- **Testo della pagina**:
------------------------------------------------------------------------
Una strada comunale troppo stretta impedisce il passaggio delle ambulanze e dei mezzi per disabili. La denuncia shock di una cittadina che ha già perso il fratello e la madre: "Niente soccorsi tempestivi, siamo gli ultimi della terra. Chiedo aiuto per salvare mia sorella".
Vico Equense - Esistono luoghi dove i diritti più elementari, come la salute e l'inclusione, si fermano a pochi centimetri da un muro. Succede a Vico Equense, in una frazione collinare, precisamente in Via Campidoglio a Preazzano. Una strada ribattezzata ormai "la strada della vergogna" da chi, in quel vicolo stretto, ha visto consumarsi le tragedie più grandi della propria vita. A rompere il silenzio con una lettera aperta, densa di dolore e dignità, è Licia Caccioppoli. La sua è una richiesta di aiuto disperata indirizzata al deputato di Alleanza Verdi-Sinistra, Francesco Emilio Borrelli, da sempre in prima linea nella denuncia delle inefficienze territoriali e delle ingiustizie sociali. La storia di Licia è un calvario che dura da anni. Nella sua casa vive la sorella gemella, affetta da una grave disabilità. Fino a poco tempo fa, la stessa patologia colpiva anche il fratello. Ma in quel vicolo l'assistenza sanitaria non può arrivare: le ambulanze non passano. Mio fratello è venuto a mancare nel 2022 e due anni dopo è morta mia madre, racconta Licia nella lettera. In entrambi i casi ho dovuto vedere i miei cari andare via senza la giusta assistenza sanitaria. Davanti ai miei occhi avrò per sempre la scena di mia madre che attraversa il vicoletto su una barella, a dicembre, malata terminale rimandata a casa dall'ospedale. Mio fratello non sono riuscita nemmeno a portarlo a casa: ho dovuto vederlo morire in un letto d'ospedale. Parole crude, che descrivono una realtà disumana: per due volte abbiamo dovuto trasportare mio fratello da casa alla strada principale in macchina, tenendo le bombole di ossigeno in mano mentre era in corso una forte crisi respiratoria.
------------------------------------------------------------------------
- **Dati registrati**:
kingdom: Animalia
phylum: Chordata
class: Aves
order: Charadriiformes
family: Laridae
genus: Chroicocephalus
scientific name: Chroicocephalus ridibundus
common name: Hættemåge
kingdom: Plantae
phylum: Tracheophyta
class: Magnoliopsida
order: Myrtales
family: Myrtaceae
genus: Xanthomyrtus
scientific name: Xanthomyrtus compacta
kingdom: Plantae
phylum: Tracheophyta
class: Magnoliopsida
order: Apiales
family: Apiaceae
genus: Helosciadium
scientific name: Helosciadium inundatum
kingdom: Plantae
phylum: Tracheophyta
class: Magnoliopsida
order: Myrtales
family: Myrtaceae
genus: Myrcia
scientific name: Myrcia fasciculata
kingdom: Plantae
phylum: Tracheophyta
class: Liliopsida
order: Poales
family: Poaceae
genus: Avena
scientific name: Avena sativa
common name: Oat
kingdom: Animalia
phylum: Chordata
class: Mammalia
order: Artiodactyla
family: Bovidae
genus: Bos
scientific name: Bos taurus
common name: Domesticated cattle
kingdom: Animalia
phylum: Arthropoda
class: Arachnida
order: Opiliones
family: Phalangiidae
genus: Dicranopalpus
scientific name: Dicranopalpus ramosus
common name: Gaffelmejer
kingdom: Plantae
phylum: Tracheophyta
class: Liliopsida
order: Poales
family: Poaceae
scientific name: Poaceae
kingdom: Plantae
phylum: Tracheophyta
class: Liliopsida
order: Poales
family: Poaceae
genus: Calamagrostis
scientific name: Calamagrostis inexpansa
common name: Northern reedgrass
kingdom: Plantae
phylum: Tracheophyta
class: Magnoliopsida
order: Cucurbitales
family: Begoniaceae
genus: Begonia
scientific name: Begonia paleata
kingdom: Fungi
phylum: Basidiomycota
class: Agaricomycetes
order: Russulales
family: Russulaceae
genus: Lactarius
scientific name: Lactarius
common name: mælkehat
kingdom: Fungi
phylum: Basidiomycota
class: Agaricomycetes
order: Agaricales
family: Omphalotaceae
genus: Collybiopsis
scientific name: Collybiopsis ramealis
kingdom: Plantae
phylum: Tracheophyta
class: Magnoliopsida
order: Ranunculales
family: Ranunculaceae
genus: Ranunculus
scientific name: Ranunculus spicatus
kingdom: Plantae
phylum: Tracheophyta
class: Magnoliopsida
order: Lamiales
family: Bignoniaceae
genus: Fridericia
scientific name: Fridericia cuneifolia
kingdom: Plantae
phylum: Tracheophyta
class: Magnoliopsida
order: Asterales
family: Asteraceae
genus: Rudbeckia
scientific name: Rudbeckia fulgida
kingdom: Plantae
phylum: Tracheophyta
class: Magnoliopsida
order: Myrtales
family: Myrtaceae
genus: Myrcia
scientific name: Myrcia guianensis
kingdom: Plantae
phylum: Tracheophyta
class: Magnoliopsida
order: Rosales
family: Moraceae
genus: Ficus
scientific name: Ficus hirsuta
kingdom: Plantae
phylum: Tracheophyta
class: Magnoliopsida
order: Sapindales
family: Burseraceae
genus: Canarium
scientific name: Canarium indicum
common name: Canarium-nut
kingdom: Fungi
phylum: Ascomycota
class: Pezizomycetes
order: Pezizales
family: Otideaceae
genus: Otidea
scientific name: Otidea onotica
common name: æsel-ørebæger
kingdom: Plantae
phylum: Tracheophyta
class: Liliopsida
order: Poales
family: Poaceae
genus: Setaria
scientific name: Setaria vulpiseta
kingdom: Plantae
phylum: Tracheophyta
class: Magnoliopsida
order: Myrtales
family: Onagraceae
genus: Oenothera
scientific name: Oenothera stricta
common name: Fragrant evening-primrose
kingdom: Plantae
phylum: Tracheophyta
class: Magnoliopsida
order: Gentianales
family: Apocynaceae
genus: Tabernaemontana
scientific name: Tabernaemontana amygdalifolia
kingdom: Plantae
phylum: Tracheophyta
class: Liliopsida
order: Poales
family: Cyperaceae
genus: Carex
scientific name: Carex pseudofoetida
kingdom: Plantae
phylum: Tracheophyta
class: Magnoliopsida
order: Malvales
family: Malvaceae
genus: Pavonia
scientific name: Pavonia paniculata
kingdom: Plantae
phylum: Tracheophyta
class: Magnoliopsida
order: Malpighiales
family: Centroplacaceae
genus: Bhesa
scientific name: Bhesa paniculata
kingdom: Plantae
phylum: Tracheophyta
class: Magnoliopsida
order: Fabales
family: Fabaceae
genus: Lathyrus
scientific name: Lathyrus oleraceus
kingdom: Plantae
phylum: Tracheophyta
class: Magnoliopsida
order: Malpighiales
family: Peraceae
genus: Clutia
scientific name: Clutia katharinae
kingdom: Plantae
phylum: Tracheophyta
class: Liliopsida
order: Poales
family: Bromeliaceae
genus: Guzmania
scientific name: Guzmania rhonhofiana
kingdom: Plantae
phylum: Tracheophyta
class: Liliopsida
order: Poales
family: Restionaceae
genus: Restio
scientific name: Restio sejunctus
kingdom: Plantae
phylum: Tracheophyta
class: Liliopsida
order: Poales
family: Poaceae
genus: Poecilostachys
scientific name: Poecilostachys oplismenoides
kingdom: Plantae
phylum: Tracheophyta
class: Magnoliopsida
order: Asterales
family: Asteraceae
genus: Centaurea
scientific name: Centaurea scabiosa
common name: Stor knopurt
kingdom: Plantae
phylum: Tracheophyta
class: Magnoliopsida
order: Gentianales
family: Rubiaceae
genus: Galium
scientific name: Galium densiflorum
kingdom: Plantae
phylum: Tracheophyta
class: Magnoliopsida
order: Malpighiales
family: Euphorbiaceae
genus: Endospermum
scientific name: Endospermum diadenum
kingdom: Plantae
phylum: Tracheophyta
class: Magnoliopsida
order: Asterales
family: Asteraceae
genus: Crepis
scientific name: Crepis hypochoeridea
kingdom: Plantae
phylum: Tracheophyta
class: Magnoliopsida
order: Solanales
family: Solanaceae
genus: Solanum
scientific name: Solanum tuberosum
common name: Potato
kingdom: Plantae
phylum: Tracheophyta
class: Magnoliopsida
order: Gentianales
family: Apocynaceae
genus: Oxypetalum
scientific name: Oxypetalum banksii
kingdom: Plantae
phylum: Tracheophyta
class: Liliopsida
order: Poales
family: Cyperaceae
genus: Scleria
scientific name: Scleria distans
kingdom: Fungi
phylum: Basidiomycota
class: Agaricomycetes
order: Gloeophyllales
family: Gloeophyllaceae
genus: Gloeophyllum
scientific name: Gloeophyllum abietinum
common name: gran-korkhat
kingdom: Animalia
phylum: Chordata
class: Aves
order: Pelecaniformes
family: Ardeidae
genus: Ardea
------------------------------------------------------------------------
- **Compito assegnato 1**:
Secondo l'articolo su Via Campidoglio, in che anno è morto il fratello di Licia Caccioppoli?
- **Compito assegnato 2**:
Prosegui l'articolo su Via Campidoglio a partire dall'ultima frase riportata.
Per questi esercizi l'elenco non serve.

- **Risultato dell'esercizio 1**:
Nel 2022.

- **Risultato dell'esercizio 2**:
Oggi Licia combatte per la sorella rimasta, ma la quotidianità in Via Campidoglio è una barriera architettonica insormontabile. La famiglia ha persino acquistato e allestito un mezzo di trasporto idoneo per disabili, ma il veicolo resta inutilizzabile: non entra nel vicolo per pochissimi centimetri. Siamo nel 2026, parliamo tanto di inclusione, di diritti, di mare per tutti, ed io non riesco a garantire a mia sorella una vita normale, prosegue lo sfogo. Anche una semplice visita medica diventa un'impresa legata alle condizioni meteo, dovendo trasportare la donna a piedi fino alla strada principale, dove attendono i pulmini delle associazioni di volontariato. La rabbia di Licia è rivolta soprattutto alle istituzioni locali, colpevoli di anni di promesse non mantenute e silenzi burocratici. Allargare la strada di pochi centimetri risolverebbe il problema, ma per l'amministrazione comunale la vicenda sembra non essere una priorità. Sono anni che il Comune sa ma non fa nulla, e nel mentre io ho perso già due vite. Scrivo a Borrelli perché se è vero che i diritti sono di tutti, io ho bisogno di qualcuno che mi aiuti a far rispettare anche i diritti degli ultimi. E ad oggi, tra gli ultimi, ci siamo noi. Non voglio perdere anche mia sorella con il rimorso di non averla fatta vivere. Il caso è ora sul tavolo del deputato Borrelli. L'auspicio è che questo grido d'aiuto costringa il Comune di Vico Equense a uscire dall'immobilismo, per restituire dignità e sicurezza a una famiglia che ha già pagato un prezzo troppo alto.